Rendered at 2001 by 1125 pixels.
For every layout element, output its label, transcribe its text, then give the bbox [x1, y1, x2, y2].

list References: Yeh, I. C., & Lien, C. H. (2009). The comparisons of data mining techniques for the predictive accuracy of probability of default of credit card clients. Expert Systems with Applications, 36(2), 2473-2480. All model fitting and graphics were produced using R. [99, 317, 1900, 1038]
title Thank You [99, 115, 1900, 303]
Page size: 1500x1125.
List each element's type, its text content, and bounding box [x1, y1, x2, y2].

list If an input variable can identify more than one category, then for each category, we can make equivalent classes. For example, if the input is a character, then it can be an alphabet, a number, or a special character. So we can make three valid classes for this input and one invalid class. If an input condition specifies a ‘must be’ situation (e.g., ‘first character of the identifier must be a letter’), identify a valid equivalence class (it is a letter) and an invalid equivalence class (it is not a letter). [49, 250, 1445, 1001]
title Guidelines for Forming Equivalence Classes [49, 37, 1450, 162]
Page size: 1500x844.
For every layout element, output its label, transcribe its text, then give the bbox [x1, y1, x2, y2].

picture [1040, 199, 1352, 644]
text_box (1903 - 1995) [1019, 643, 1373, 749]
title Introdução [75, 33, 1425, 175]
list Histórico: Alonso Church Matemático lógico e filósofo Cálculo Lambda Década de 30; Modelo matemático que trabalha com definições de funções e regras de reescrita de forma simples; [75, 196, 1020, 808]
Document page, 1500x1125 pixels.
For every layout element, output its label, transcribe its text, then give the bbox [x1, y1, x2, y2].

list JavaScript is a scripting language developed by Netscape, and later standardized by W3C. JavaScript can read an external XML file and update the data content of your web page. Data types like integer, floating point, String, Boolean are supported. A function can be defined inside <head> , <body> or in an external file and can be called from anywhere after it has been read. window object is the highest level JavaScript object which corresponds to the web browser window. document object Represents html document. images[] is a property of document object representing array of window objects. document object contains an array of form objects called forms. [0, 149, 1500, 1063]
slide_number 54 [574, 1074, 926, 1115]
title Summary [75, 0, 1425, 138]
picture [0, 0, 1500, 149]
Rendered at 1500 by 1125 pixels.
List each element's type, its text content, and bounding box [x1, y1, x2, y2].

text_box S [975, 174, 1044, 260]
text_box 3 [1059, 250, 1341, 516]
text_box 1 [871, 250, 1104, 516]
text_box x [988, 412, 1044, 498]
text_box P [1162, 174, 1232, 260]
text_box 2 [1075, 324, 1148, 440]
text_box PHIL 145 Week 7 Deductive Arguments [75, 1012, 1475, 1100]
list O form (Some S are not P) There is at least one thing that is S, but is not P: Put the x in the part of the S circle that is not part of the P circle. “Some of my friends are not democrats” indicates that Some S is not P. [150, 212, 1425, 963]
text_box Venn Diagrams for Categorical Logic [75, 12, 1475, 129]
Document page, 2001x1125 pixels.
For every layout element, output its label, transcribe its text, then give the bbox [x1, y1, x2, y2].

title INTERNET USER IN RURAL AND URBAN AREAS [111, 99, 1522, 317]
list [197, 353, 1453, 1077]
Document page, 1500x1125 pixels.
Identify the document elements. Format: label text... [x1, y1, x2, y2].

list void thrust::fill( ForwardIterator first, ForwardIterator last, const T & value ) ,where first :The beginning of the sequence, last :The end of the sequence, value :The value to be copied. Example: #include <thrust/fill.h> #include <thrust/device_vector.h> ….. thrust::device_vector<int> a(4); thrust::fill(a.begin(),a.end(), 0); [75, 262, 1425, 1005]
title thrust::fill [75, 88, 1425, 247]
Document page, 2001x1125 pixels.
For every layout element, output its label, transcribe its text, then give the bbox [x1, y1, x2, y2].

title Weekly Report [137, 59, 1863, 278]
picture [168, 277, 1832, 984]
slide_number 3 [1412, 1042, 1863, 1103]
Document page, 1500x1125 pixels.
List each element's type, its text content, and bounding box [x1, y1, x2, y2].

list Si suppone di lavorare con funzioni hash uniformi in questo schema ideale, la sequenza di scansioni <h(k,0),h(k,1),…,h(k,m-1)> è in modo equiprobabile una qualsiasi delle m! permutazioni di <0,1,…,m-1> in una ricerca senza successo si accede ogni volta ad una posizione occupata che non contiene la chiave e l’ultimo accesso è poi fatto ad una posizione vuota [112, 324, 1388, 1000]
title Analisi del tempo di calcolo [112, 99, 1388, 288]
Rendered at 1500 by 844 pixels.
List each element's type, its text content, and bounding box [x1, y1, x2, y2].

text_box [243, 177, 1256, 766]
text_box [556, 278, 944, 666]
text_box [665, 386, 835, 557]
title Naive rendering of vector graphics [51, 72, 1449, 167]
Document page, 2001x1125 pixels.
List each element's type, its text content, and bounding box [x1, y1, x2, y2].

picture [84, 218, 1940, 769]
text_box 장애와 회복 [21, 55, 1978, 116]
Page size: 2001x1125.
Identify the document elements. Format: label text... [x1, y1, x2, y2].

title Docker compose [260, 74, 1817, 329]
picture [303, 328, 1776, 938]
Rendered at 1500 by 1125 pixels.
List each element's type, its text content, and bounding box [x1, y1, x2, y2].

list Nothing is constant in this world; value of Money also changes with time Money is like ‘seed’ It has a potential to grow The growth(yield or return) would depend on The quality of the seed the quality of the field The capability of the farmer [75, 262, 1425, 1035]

DIRECTIONS FOR THIS TASK:
Everything in the listing above should be repeated exactly.

SOLVED EXERCISE:
Rendered at 2001 by 1125 pixels.
For every layout element, output its label, transcribe its text, then give the bbox [x1, y1, x2, y2].

list References: Yeh, I. C., & Lien, C. H. (2009). The comparisons of data mining techniques for the predictive accuracy of probability of default of credit card clients. Expert Systems with Applications, 36(2), 2473-2480. All model fitting and graphics were produced using R. [99, 317, 1900, 1038]
title Thank You [99, 115, 1900, 303]
Page size: 1500x1125.
List each element's type, its text content, and bounding box [x1, y1, x2, y2].

list If an input variable can identify more than one category, then for each category, we can make equivalent classes. For example, if the input is a character, then it can be an alphabet, a number, or a special character. So we can make three valid classes for this input and one invalid class. If an input condition specifies a ‘must be’ situation (e.g., ‘first character of the identifier must be a letter’), identify a valid equivalence class (it is a letter) and an invalid equivalence class (it is not a letter). [49, 250, 1445, 1001]
title Guidelines for Forming Equivalence Classes [49, 37, 1450, 162]
Page size: 1500x844.
For every layout element, output its label, transcribe its text, then give the bbox [x1, y1, x2, y2].

picture [1040, 199, 1352, 644]
text_box (1903 - 1995) [1019, 643, 1373, 749]
title Introdução [75, 33, 1425, 175]
list Histórico: Alonso Church Matemático lógico e filósofo Cálculo Lambda Década de 30; Modelo matemático que trabalha com definições de funções e regras de reescrita de forma simples; [75, 196, 1020, 808]
Document page, 1500x1125 pixels.
For every layout element, output its label, transcribe its text, then give the bbox [x1, y1, x2, y2].

list JavaScript is a scripting language developed by Netscape, and later standardized by W3C. JavaScript can read an external XML file and update the data content of your web page. Data types like integer, floating point, String, Boolean are supported. A function can be defined inside <head> , <body> or in an external file and can be called from anywhere after it has been read. window object is the highest level JavaScript object which corresponds to the web browser window. document object Represents html document. images[] is a property of document object representing array of window objects. document object contains an array of form objects called forms. [0, 149, 1500, 1063]
slide_number 54 [574, 1074, 926, 1115]
title Summary [75, 0, 1425, 138]
picture [0, 0, 1500, 149]
Rendered at 1500 by 1125 pixels.
List each element's type, its text content, and bounding box [x1, y1, x2, y2].

text_box S [975, 174, 1044, 260]
text_box 3 [1059, 250, 1341, 516]
text_box 1 [871, 250, 1104, 516]
text_box x [988, 412, 1044, 498]
text_box P [1162, 174, 1232, 260]
text_box 2 [1075, 324, 1148, 440]
text_box PHIL 145 Week 7 Deductive Arguments [75, 1012, 1475, 1100]
list O form (Some S are not P) There is at least one thing that is S, but is not P: Put the x in the part of the S circle that is not part of the P circle. “Some of my friends are not democrats” indicates that Some S is not P. [150, 212, 1425, 963]
text_box Venn Diagrams for Categorical Logic [75, 12, 1475, 129]
Document page, 2001x1125 pixels.
For every layout element, output its label, transcribe its text, then give the bbox [x1, y1, x2, y2].

title INTERNET USER IN RURAL AND URBAN AREAS [111, 99, 1522, 317]
list [197, 353, 1453, 1077]
Document page, 1500x1125 pixels.
Identify the document elements. Format: label text... [x1, y1, x2, y2].

list void thrust::fill( ForwardIterator first, ForwardIterator last, const T & value ) ,where first :The beginning of the sequence, last :The end of the sequence, value :The value to be copied. Example: #include <thrust/fill.h> #include <thrust/device_vector.h> ….. thrust::device_vector<int> a(4); thrust::fill(a.begin(),a.end(), 0); [75, 262, 1425, 1005]
title thrust::fill [75, 88, 1425, 247]
Document page, 2001x1125 pixels.
For every layout element, output its label, transcribe its text, then give the bbox [x1, y1, x2, y2].

title Weekly Report [137, 59, 1863, 278]
picture [168, 277, 1832, 984]
slide_number 3 [1412, 1042, 1863, 1103]
Document page, 1500x1125 pixels.
List each element's type, its text content, and bounding box [x1, y1, x2, y2].

list Si suppone di lavorare con funzioni hash uniformi in questo schema ideale, la sequenza di scansioni <h(k,0),h(k,1),…,h(k,m-1)> è in modo equiprobabile una qualsiasi delle m! permutazioni di <0,1,…,m-1> in una ricerca senza successo si accede ogni volta ad una posizione occupata che non contiene la chiave e l’ultimo accesso è poi fatto ad una posizione vuota [112, 324, 1388, 1000]
title Analisi del tempo di calcolo [112, 99, 1388, 288]
Rendered at 1500 by 844 pixels.
List each element's type, its text content, and bounding box [x1, y1, x2, y2].

text_box [243, 177, 1256, 766]
text_box [556, 278, 944, 666]
text_box [665, 386, 835, 557]
title Naive rendering of vector graphics [51, 72, 1449, 167]
Document page, 2001x1125 pixels.
List each element's type, its text content, and bounding box [x1, y1, x2, y2].

picture [84, 218, 1940, 769]
text_box 장애와 회복 [21, 55, 1978, 116]
Page size: 2001x1125.
Identify the document elements. Format: label text... [x1, y1, x2, y2].

title Docker compose [260, 74, 1817, 329]
picture [303, 328, 1776, 938]
Rendered at 1500 by 1125 pixels.
List each element's type, its text content, and bounding box [x1, y1, x2, y2].

list Nothing is constant in this world; value of Money also changes with time Money is like ‘seed’ It has a potential to grow The growth(yield or return) would depend on The quality of the seed the quality of the field The capability of the farmer [75, 262, 1425, 1035]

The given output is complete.